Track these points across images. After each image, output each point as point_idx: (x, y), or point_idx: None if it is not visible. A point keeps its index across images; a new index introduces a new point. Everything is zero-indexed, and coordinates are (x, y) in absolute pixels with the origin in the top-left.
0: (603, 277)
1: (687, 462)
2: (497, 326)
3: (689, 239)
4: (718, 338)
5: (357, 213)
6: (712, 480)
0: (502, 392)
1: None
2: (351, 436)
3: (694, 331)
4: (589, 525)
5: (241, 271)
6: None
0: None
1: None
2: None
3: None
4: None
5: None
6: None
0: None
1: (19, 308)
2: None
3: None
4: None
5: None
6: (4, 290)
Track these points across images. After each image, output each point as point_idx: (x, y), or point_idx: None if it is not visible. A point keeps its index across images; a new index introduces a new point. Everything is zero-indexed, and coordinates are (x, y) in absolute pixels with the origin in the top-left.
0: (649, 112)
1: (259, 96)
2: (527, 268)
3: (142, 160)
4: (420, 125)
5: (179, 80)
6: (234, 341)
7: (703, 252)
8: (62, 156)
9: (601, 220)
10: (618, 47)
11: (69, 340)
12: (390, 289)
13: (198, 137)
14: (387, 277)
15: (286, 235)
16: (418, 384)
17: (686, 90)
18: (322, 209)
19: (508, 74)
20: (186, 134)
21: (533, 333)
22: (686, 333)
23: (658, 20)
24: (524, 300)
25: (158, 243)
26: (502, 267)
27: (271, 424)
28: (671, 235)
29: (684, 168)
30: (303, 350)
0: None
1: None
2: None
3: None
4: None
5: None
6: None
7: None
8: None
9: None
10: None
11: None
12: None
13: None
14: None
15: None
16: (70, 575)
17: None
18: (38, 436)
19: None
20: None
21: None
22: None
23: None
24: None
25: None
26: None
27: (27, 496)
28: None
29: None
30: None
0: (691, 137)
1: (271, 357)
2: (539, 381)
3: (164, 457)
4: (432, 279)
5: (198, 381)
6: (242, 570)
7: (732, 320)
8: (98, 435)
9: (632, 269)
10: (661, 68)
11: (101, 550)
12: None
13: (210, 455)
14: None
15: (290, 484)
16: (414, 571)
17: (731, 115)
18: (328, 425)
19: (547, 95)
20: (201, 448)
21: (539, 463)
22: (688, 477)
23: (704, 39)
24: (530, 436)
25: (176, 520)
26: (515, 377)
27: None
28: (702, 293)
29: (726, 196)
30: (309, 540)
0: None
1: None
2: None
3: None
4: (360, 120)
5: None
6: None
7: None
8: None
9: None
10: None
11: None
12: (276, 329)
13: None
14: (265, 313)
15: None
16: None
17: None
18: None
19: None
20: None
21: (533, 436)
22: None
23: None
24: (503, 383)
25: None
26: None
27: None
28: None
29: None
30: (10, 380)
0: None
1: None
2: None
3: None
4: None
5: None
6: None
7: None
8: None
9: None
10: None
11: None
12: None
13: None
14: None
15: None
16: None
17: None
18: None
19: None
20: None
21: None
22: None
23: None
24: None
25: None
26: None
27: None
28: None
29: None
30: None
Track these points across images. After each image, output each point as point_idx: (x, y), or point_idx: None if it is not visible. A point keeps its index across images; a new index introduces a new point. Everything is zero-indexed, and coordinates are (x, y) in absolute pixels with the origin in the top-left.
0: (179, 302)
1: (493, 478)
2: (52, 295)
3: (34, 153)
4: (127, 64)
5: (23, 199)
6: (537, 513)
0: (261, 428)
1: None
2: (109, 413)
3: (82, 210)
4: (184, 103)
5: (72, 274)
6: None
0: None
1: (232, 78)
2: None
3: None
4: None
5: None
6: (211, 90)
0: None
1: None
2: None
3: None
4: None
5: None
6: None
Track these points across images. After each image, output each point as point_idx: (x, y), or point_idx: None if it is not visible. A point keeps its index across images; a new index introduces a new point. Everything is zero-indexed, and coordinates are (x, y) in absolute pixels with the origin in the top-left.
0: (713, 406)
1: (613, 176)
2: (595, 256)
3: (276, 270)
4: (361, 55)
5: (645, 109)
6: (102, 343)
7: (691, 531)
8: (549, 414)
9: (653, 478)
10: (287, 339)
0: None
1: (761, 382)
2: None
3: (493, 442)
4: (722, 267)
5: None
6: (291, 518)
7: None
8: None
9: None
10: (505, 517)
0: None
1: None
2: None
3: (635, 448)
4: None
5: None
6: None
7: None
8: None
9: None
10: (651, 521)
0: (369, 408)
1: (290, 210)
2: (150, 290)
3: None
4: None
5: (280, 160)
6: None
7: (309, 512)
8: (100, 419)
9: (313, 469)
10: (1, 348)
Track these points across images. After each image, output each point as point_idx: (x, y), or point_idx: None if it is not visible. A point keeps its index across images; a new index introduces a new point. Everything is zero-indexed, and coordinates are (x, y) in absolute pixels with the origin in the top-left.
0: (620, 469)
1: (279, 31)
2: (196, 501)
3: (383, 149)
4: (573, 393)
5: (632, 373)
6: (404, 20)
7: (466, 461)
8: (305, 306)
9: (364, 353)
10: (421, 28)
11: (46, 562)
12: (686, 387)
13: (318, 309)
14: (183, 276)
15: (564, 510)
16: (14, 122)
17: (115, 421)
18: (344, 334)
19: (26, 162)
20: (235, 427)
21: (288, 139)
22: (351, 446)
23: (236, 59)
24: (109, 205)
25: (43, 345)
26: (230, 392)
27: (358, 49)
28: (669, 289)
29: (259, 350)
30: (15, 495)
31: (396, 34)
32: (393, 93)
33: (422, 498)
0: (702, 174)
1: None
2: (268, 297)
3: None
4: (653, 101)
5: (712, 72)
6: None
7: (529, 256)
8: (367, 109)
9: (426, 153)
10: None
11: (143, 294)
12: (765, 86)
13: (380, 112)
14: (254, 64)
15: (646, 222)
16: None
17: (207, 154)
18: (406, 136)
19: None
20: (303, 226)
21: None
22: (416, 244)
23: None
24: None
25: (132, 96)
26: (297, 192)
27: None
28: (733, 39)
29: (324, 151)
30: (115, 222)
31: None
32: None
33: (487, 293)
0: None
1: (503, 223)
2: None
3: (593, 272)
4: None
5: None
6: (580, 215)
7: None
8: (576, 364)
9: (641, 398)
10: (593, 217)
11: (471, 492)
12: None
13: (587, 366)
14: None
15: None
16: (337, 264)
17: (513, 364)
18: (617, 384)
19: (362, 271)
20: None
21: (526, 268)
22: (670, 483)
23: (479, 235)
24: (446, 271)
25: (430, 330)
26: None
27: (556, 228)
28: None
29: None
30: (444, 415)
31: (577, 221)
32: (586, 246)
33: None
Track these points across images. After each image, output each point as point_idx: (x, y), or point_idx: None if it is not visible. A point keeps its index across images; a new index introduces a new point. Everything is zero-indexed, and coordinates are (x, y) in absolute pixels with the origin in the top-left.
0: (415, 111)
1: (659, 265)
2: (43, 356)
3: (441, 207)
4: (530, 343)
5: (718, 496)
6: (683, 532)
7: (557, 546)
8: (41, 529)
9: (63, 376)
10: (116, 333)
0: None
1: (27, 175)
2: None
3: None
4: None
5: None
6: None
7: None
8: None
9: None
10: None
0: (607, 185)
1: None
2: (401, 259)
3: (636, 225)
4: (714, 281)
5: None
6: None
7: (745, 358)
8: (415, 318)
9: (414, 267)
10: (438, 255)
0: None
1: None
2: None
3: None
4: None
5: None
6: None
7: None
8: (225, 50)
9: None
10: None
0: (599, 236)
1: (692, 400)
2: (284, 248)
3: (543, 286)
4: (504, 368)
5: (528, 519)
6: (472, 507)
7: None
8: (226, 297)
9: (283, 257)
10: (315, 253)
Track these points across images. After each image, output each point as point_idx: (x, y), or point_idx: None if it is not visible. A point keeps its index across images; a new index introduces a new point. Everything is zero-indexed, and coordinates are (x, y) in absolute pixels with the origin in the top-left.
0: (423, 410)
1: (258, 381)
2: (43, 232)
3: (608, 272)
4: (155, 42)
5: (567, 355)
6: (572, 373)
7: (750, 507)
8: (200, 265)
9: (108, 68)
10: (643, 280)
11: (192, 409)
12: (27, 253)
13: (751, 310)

**Problem:** Reproduce the entries from their first line through the line containing "6: (4, 290)", keeping every line unchanged and including both ends.

**Expected answer:**
Track these points across images. After each image, output each point as point_idx: (x, y), or point_idx: None if it is not visible. A point keeps its index across images; a new index introduces a new point. Everything is zero-indexed, and coordinates are (x, y) in absolute pixels with the origin in the top-left.
0: (603, 277)
1: (687, 462)
2: (497, 326)
3: (689, 239)
4: (718, 338)
5: (357, 213)
6: (712, 480)
0: (502, 392)
1: None
2: (351, 436)
3: (694, 331)
4: (589, 525)
5: (241, 271)
6: None
0: None
1: None
2: None
3: None
4: None
5: None
6: None
0: None
1: (19, 308)
2: None
3: None
4: None
5: None
6: (4, 290)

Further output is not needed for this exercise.